新型コロナウイルスの感染症が課題となって一年以上が経つ。最近、ワクチン接種が医療関係者と高齢者に開始されたが、依然として大多数の市民はマスクと三蜜回避の自衛的手段で日常を過ごしている。この一年私たちはどんな状態だったかを振り返ると、感染陽性者何名や病床数ひっ迫、死亡者数、変異型ウイルスで感染拡大と国や自治体、マスコミから毎日伝えられ、私たちは感染症に追い立てられ落ち着かない心的状態になっていたし、今日もそうである。

 病気としての感染症はもちろん重大だ。
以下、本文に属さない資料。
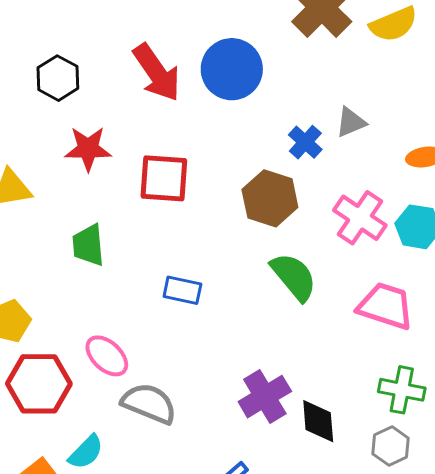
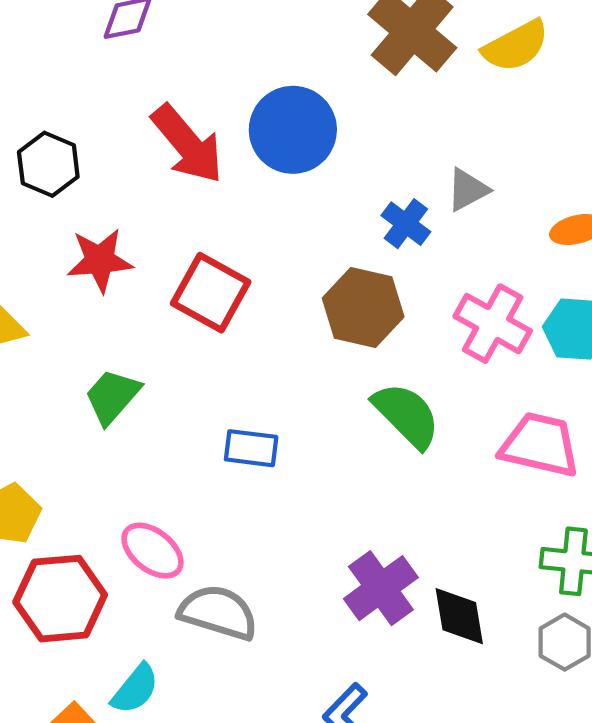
red square: (164, 178) -> (211, 293), turned 30
green trapezoid: (88, 245) -> (112, 396), turned 51

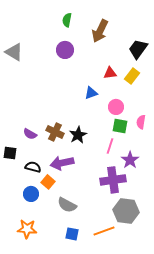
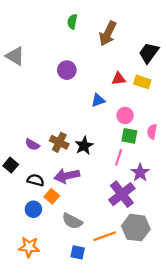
purple circle: (65, 50) -> (67, 70), moved
yellow rectangle: (132, 76) -> (142, 82), turned 70
black square: (10, 153) -> (11, 165), turned 32
purple cross: (113, 180) -> (122, 194), turned -30
orange line: (104, 231) -> (105, 236), moved

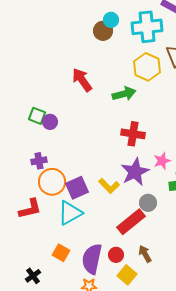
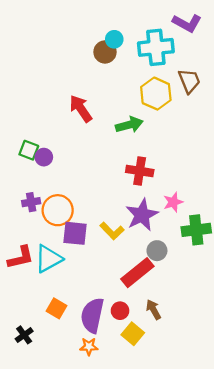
orange circle: (52, 182) -> (58, 210), moved
purple square: (77, 188) -> (75, 233), turned 30
cyan triangle: (70, 213) -> (48, 259), moved

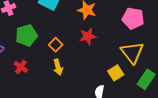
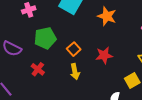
red star: (88, 36) -> (104, 55), moved

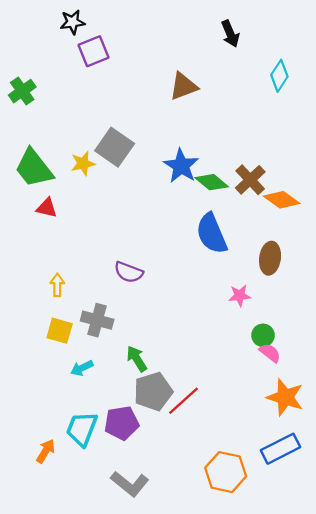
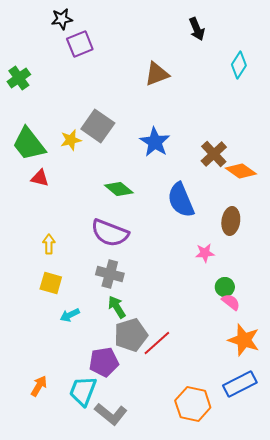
green diamond: (212, 182) -> (119, 189), moved
purple semicircle: (129, 272) -> (110, 233), size x1.5
gray cross: (97, 320) -> (110, 274), moved
cyan trapezoid: (82, 429) -> (83, 391), moved

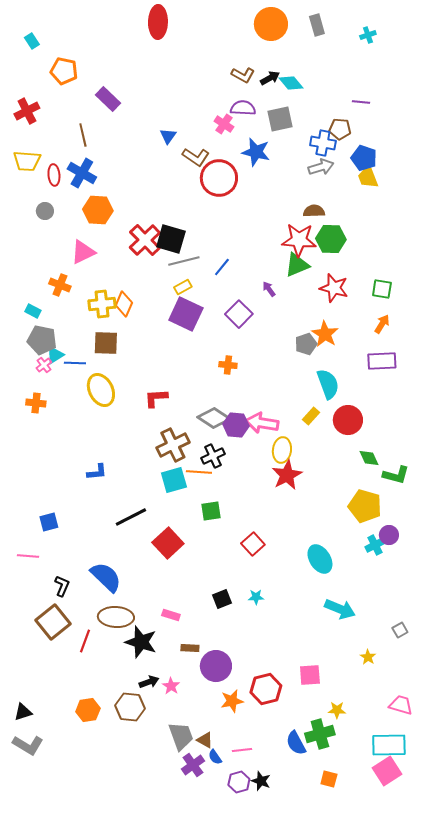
その一方私たちは、知らず知らずの内に不安や怯えが喚起され、自然に身を守る適切な防御対応だけでなく、感染過敏からマスクや抗菌剤の買いだめに走った。過剰反応は、国内外での"自粛警察"騒動や、米国の一部で見られるアジア人襲撃や嫌がらせ攻撃の差別行動を引き起こした。

 この点を振り返ると、「身体病の感染症」が私たちの「心に感染」して、不安や恐怖を生み、私たちの気づく力、聴く力、自分を支える力を弱めた。そして「社会にも感染」し、自粛警察や人種差別まで伝播していたと言えよう。

 最近の第三波では市民に別な反応も出ている。適切な自治体のメッセージや報道も、すでに私たちには耳タコで、正常性バイアスから自分は大丈夫と否認する心性が過剰になっている。国のまん延防止等重点措置や緊急事態宣言も真剣に受け止め評価せず、「また同じことを言っている!」と反発心も生じている。国や自治体も身体病の狭義の感染対策に目が向きすぎ、巻き込まれて方針提示に一貫性を欠く。市民感情との齟齬も生じるなど由々しいことだ。ここで改めて、「感染症には三つの顔があり、それらが循環する」ことを、国も私たちも再検討してみることが、今必要ではないか。